=== Excerpt to read ===
Among the happening sectors here are Roads which would need about US$ 55 billion investment; Airports which would need about US$ 10 billion and Ports US$ 12.5 billion (all within less than five years). In this Chapter we outline the scenario for four sectors viz. Road, Ports, Airports and Real Estate development. In all these sectors 100% Foreign Direct Investment is provided for under Government policy.

Roads:

This sector was the first to get Government's attention and the privatisation efforts here are well underway. Broadly, there are three types of privatization schemes here - the first is through the classic BOT model. Within BOT there are two variations. The One; where the bidder bids to pay to the State a certain sum of money in return for the privilege to toll the road. The second variation is the reverse - where the income from the toll is not expected to be lucrative and the State promises to give a monetary grant to the contractor (in addition to the tolling right). Two other models are the Annuity Model where the road is not to be tolled by the contractor but he is entitled to a pre-determined annuity. This is typically for rural or remote areas. The other model in vogue is called "shadow tolling". This is again where the road is not tolled but the contractor is paid depending upon the volume of traffic using the road.

The Government has in place Model Concession Agreements on the basis of which the various types of concession agreements are entered into.

Private players are entitled a 10 year income tax holiday and duty free or subsidized import of road construction equipment.

Airports:

The pressure on airports has increased dramatically in recent years. This sector has witnessed a 35% average growth, year upon year, for the past about six years, as against the global average growth of 9% per annum. The Government has so far signed two brownfield airport concession agreements (for Delhi and Mumbai) and two greenfield agreements (for Bangalore and Hyderabad). However many more are in the pipeline. The Government has not yet come out with a Model Concession Agreement here.
=== Data supplied ===
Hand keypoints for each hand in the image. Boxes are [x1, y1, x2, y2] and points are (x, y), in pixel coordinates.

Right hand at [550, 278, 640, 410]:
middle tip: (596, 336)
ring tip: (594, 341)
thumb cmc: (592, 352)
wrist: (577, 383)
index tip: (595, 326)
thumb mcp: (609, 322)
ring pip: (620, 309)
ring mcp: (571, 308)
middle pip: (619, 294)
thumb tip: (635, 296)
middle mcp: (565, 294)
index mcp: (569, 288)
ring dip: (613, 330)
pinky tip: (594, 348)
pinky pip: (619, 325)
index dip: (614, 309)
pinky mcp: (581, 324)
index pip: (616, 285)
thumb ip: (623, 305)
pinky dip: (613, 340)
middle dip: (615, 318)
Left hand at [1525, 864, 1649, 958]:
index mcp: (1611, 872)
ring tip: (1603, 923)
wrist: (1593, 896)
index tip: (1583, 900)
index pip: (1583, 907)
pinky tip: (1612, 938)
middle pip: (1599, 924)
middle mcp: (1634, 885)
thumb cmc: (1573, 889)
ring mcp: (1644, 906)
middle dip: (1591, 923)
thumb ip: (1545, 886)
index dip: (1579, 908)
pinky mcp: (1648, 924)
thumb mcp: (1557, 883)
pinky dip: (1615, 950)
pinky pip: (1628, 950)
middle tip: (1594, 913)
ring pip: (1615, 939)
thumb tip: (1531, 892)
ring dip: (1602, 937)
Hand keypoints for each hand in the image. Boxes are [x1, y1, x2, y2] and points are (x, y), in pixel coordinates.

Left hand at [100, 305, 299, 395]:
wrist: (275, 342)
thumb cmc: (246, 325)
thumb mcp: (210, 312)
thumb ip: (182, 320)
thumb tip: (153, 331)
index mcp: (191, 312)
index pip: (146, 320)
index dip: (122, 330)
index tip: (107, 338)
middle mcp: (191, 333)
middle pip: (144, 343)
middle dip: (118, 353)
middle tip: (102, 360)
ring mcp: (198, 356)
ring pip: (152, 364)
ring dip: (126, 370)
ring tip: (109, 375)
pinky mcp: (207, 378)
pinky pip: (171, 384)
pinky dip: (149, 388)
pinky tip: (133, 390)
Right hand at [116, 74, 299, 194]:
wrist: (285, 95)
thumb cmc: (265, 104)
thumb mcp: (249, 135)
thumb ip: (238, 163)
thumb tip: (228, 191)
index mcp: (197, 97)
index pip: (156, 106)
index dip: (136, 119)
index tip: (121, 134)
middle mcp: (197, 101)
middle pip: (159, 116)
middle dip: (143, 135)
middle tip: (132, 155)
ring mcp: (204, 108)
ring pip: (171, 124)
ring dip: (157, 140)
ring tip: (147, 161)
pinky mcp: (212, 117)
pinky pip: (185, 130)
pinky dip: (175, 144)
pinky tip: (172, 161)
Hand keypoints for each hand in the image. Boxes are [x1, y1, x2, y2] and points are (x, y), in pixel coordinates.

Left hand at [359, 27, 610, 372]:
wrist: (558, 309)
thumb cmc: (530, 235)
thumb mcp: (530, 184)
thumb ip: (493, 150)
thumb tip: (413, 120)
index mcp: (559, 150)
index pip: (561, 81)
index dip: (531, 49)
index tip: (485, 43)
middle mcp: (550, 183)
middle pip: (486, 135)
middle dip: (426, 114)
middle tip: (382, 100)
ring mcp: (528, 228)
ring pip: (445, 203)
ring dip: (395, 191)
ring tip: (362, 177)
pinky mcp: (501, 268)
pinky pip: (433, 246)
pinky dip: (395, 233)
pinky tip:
===
▶ **Task prompt**
In the excerpt on infrastructure investment, which two cities have brownfield airport concession agreements?

▶ **Output below**
Delhi and Mumbai.